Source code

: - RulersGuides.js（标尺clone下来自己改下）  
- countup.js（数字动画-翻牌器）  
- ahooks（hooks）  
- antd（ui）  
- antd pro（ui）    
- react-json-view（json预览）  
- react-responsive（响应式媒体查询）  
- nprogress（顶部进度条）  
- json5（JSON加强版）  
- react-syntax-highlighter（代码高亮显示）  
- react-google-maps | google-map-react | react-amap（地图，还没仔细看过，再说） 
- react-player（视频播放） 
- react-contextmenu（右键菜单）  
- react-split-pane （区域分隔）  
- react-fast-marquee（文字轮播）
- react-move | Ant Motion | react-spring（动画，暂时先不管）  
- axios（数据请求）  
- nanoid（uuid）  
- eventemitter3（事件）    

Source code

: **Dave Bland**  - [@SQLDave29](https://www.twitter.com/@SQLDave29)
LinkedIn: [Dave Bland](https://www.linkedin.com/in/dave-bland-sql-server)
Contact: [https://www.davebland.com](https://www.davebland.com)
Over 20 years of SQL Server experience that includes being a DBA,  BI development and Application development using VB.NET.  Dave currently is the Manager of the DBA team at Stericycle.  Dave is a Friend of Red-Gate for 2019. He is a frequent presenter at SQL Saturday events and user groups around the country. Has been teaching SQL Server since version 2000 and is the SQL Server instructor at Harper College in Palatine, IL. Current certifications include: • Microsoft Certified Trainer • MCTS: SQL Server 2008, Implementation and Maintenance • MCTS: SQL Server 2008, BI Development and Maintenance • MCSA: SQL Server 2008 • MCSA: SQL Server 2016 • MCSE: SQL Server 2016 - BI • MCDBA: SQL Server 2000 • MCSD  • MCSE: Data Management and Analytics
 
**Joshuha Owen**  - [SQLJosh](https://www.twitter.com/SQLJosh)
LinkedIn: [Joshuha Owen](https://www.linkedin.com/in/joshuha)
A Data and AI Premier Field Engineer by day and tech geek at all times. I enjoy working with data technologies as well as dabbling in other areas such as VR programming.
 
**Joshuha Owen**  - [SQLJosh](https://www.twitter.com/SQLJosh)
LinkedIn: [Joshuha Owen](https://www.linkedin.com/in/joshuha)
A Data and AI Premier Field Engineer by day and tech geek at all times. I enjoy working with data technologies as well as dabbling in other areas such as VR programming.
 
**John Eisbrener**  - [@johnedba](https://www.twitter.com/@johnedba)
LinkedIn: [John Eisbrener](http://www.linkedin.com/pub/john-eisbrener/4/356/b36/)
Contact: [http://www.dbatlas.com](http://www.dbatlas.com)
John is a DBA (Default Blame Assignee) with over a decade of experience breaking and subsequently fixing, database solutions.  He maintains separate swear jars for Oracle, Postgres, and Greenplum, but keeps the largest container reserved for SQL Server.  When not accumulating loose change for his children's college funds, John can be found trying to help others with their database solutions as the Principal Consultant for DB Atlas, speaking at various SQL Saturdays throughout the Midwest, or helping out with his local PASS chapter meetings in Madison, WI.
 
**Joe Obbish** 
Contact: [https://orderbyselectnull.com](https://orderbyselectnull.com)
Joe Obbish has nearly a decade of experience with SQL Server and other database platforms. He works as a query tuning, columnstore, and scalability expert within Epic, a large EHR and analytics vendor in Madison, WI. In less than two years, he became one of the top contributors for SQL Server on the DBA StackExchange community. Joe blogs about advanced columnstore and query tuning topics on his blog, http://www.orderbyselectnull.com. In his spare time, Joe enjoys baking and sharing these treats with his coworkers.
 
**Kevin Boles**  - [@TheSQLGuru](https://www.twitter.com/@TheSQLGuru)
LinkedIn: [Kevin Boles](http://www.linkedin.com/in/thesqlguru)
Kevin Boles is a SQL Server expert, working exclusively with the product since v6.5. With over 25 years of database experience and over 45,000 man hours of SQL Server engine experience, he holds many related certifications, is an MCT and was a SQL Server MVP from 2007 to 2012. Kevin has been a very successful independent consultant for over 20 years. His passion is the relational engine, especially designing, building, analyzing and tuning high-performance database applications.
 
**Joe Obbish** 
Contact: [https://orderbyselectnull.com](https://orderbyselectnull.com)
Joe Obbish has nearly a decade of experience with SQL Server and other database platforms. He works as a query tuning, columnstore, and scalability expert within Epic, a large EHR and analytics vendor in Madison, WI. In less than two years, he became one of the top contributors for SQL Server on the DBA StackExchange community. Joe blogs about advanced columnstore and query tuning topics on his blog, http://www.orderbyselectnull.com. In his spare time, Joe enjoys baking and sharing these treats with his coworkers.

**What the task asks**
When you reach the line in the material above that holds "- react-syntax-highlighter（代码高亮显示）", begin reproducing lines exactly, and stop after the line that holds "Contact: [https://www.davebland.com](https://www.davebland.com)".

**Solution for this exercise**
- react-syntax-highlighter（代码高亮显示）  
- react-google-maps | google-map-react | react-amap（地图，还没仔细看过，再说） 
- react-player（视频播放） 
- react-contextmenu（右键菜单）  
- react-split-pane （区域分隔）  
- react-fast-marquee（文字轮播）
- react-move | Ant Motion | react-spring（动画，暂时先不管）  
- axios（数据请求）  
- nanoid（uuid）  
- eventemitter3（事件）    

Source code

: **Dave Bland**  - [@SQLDave29](https://www.twitter.com/@SQLDave29)
LinkedIn: [Dave Bland](https://www.linkedin.com/in/dave-bland-sql-server)
Contact: [https://www.davebland.com](https://www.davebland.com)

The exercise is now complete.